> [Exercise] Copy out the lines below exactly, starting with the line containing "class: Insecta" and ending with the line containing "common name: Small honey ant", both included.

> [Given records]
■ ■ ■ ■ ■ ■ ■

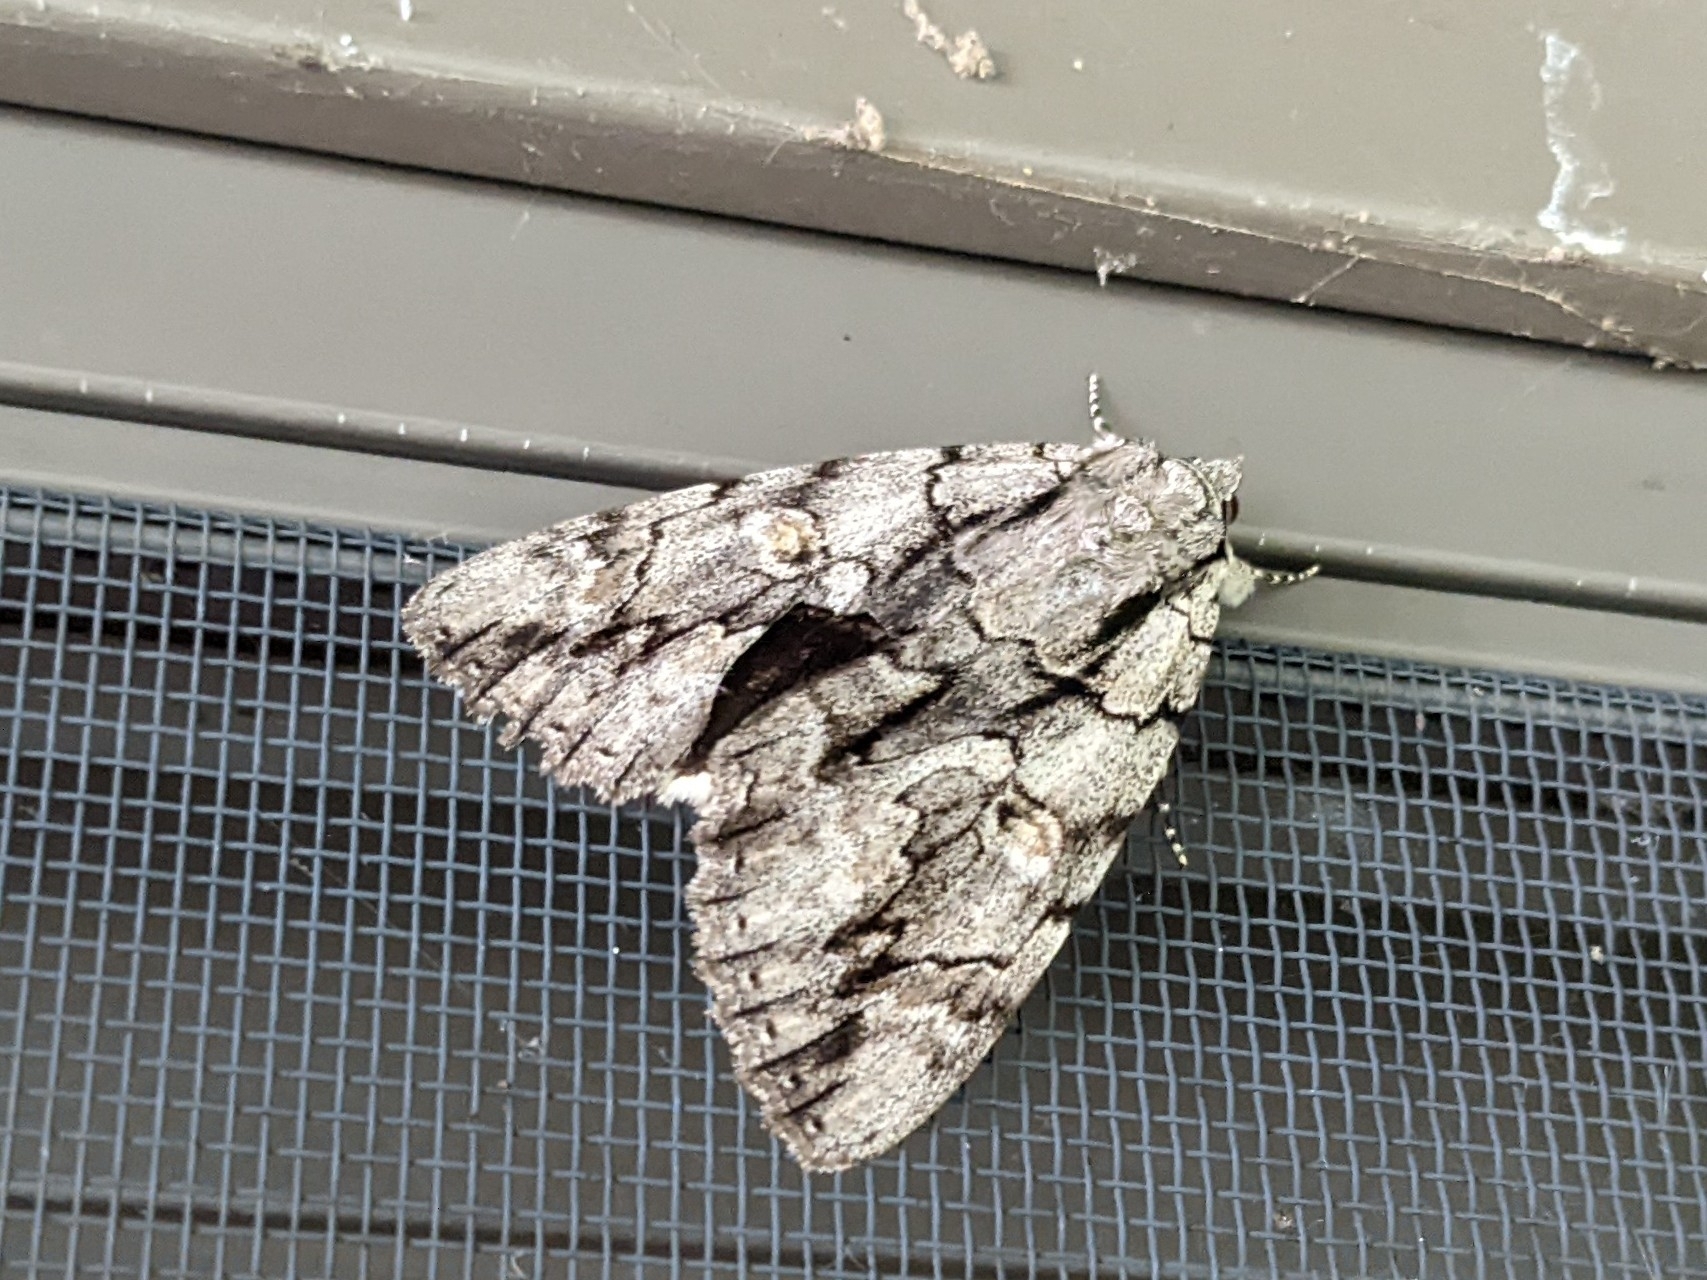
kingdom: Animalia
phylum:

■ ■ ■ ■ ■ ■ ■

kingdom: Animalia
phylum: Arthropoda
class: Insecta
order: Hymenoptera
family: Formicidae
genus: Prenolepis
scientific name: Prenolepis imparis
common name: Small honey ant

■ ■ ■ ■ ■ ■ ■

> [Exercise answer]
class: Insecta
order: Hymenoptera
family: Formicidae
genus: Prenolepis
scientific name: Prenolepis imparis
common name: Small honey ant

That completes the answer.